* What you should do
Go to the line containing "26: (290, 188, 16.63)" in the records below and print it and every following line exactly, on through the line containing "36: (212, 142, 59.87)", then stop.
Start of Provided data
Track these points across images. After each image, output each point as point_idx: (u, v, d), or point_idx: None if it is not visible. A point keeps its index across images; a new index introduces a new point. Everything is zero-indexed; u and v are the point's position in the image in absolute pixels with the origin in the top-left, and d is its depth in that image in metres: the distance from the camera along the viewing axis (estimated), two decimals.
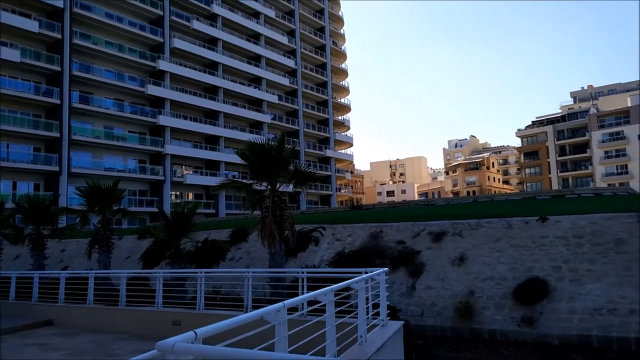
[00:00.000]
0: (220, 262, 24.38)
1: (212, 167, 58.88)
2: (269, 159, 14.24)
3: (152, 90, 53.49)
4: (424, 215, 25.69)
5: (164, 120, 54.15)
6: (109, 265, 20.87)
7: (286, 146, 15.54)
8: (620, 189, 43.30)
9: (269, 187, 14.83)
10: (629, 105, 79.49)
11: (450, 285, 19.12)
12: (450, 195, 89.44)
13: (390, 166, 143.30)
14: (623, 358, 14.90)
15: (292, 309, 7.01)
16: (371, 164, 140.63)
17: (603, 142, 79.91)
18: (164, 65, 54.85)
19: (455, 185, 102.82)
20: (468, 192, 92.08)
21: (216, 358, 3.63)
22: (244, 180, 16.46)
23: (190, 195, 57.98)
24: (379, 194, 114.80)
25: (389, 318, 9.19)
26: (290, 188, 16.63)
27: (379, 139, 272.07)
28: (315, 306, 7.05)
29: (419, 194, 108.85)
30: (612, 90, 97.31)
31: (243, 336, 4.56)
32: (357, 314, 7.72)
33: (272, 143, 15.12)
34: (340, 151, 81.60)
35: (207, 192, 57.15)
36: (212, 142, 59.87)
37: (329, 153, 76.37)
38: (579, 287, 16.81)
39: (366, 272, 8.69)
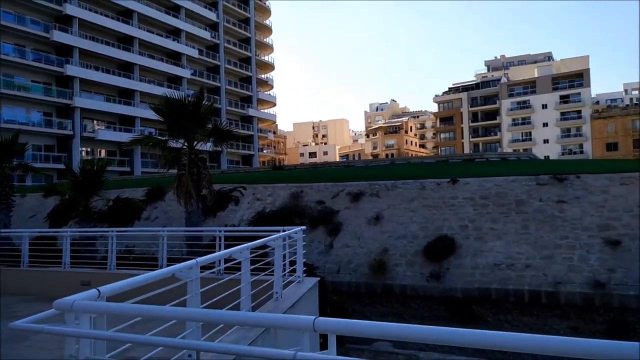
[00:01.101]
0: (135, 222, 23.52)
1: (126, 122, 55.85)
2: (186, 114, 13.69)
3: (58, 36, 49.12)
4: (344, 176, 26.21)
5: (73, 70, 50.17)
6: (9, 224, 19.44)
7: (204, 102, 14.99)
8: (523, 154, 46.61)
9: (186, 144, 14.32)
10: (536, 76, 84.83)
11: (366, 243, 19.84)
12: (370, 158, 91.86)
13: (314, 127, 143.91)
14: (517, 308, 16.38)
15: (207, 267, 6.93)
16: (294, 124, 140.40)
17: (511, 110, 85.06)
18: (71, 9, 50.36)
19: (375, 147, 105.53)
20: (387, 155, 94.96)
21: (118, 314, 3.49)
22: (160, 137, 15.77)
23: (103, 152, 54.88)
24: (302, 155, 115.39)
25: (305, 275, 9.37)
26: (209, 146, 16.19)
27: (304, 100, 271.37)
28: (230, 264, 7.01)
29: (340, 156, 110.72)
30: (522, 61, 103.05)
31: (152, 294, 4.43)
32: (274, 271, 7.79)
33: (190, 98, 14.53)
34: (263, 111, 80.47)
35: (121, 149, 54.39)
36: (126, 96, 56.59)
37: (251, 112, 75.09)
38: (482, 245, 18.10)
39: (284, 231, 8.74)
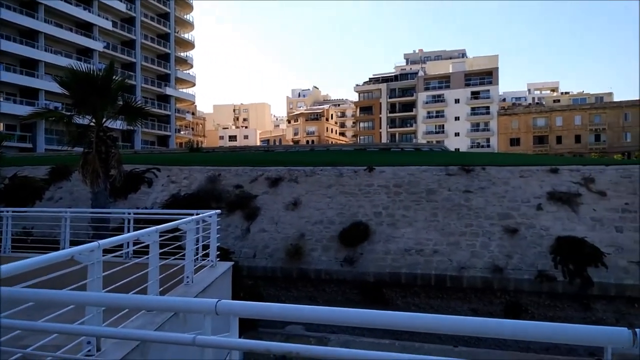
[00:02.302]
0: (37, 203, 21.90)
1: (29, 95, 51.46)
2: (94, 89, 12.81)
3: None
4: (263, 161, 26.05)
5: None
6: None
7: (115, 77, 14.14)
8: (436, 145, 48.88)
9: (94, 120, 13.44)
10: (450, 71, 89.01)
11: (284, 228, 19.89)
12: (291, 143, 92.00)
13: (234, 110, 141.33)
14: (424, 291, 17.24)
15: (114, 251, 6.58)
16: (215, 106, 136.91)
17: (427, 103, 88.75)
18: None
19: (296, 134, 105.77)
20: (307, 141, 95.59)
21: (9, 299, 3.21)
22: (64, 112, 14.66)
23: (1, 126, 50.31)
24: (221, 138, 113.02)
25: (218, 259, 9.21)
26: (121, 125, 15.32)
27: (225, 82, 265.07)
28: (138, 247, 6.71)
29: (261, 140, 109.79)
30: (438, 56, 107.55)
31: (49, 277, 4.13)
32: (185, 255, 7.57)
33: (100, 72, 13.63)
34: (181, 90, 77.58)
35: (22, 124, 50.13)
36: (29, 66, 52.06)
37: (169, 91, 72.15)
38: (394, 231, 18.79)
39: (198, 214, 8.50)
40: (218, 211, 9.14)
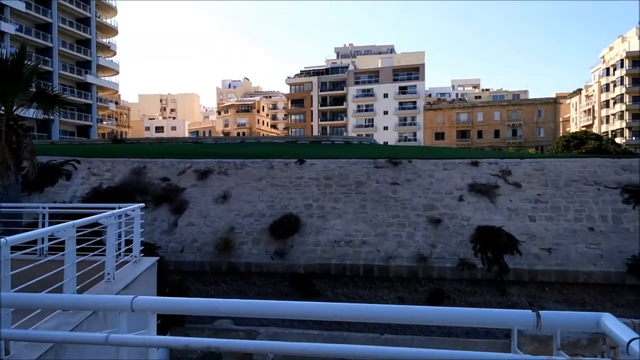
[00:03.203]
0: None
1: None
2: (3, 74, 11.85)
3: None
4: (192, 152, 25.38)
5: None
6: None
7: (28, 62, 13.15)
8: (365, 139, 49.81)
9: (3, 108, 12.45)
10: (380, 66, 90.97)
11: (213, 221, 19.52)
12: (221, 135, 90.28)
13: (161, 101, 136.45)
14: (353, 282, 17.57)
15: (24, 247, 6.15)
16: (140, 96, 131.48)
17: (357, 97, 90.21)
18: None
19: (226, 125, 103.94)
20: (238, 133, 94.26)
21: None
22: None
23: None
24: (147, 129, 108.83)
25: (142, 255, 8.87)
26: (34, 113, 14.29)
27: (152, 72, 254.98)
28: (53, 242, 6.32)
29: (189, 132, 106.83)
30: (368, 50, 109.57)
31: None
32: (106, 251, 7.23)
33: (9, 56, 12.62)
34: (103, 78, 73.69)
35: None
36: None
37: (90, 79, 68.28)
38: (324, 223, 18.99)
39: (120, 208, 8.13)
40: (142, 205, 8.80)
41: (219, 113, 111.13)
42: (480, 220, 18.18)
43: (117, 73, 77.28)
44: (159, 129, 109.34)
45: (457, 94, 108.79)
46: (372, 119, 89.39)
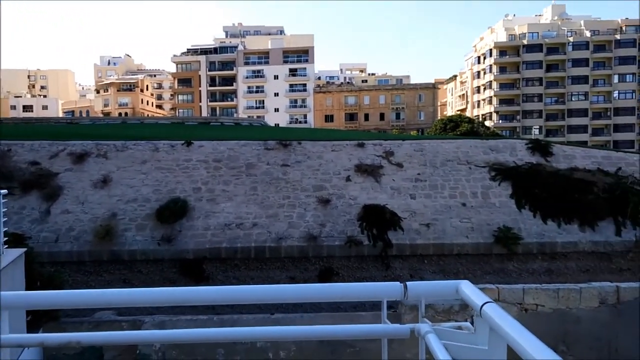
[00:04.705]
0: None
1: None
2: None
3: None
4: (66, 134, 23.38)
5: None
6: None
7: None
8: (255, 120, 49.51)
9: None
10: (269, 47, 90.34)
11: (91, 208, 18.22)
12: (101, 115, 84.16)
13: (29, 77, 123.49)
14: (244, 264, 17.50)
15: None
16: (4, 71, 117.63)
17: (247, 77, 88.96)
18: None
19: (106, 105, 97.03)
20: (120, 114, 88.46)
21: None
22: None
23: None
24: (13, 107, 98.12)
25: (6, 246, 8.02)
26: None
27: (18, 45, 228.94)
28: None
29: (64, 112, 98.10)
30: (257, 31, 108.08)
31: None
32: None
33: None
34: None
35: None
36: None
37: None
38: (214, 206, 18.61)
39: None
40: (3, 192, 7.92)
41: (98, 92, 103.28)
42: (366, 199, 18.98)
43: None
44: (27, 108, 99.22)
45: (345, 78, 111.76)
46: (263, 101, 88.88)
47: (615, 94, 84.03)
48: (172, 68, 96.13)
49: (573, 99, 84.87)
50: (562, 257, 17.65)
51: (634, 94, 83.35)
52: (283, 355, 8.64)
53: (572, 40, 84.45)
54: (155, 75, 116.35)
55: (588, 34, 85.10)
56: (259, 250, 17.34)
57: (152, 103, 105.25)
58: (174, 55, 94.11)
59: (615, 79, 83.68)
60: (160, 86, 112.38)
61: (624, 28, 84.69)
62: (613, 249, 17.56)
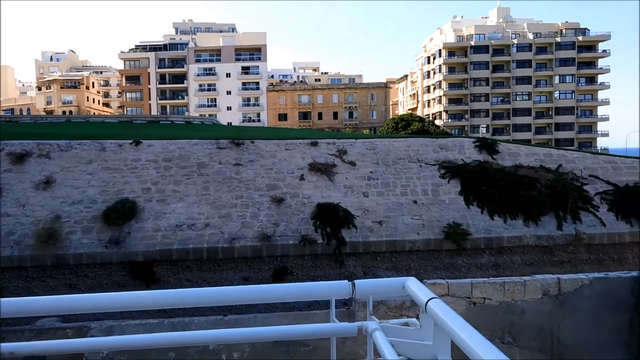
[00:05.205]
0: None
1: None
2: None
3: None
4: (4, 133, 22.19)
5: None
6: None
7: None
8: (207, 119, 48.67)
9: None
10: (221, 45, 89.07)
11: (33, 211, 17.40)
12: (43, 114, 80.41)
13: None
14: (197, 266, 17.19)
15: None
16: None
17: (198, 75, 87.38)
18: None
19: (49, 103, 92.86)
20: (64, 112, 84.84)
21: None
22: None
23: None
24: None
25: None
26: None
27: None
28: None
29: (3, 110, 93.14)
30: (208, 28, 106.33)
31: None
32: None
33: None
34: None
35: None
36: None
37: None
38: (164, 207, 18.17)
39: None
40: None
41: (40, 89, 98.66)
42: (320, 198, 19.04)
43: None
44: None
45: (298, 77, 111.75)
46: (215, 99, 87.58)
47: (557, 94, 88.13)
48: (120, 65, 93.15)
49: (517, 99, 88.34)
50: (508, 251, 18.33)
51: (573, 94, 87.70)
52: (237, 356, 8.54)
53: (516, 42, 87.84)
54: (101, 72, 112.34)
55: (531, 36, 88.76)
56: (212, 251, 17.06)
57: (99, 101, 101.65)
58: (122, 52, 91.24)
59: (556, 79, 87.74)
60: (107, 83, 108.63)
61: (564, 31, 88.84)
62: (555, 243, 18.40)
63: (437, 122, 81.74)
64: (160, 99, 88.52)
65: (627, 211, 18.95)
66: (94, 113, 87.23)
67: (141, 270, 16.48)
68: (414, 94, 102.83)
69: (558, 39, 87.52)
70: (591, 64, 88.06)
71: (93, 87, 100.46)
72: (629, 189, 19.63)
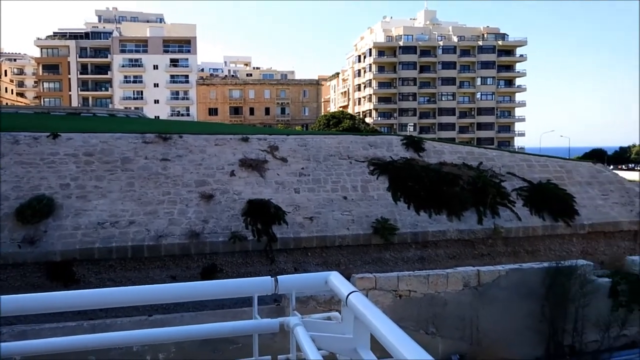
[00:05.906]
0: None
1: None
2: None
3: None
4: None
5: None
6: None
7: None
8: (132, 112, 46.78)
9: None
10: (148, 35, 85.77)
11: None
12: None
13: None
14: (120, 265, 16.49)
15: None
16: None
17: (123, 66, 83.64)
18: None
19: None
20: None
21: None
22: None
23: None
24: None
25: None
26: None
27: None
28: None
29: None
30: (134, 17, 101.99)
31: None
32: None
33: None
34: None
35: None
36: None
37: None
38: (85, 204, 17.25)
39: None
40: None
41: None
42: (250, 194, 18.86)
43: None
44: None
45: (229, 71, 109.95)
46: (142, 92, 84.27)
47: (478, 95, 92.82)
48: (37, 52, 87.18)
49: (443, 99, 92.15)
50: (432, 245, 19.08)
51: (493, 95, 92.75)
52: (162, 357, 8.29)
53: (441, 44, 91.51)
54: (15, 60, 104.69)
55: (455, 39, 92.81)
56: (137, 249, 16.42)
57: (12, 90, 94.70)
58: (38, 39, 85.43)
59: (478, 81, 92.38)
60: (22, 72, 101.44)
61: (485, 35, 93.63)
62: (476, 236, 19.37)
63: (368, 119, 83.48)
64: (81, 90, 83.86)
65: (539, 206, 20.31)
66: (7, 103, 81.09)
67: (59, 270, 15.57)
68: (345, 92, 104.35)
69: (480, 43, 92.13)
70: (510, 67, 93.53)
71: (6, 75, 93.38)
End of Provided data
* Task output
26: (290, 188, 16.63)
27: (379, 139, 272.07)
28: (315, 306, 7.05)
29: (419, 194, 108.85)
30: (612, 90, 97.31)
31: (243, 336, 4.56)
32: (357, 314, 7.72)
33: (272, 143, 15.12)
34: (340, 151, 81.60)
35: (207, 192, 57.15)
36: (212, 142, 59.87)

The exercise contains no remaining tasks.